### TASK TO CARRY OUT
The reply must repeat the listing below exactly and carry none of its pictures.

### EXCERPTED DATA
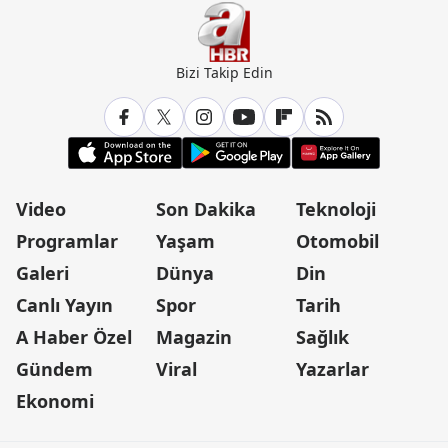
Bizi Takip Edin
Video
Son Dakika
Teknoloji
Programlar
Yaşam
Otomobil
Galeri
Dünya
Din
Canlı Yayın
Spor
Tarih
A Haber Özel
Magazin
Sağlık
Gündem
Viral
Yazarlar
Ekonomi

### RESPONSE BELOW
Bizi Takip Edin
Video
Son Dakika
Teknoloji
Programlar
Yaşam
Otomobil
Galeri
Dünya
Din
Canlı Yayın
Spor
Tarih
A Haber Özel
Magazin
Sağlık
Gündem
Viral
Yazarlar
Ekonomi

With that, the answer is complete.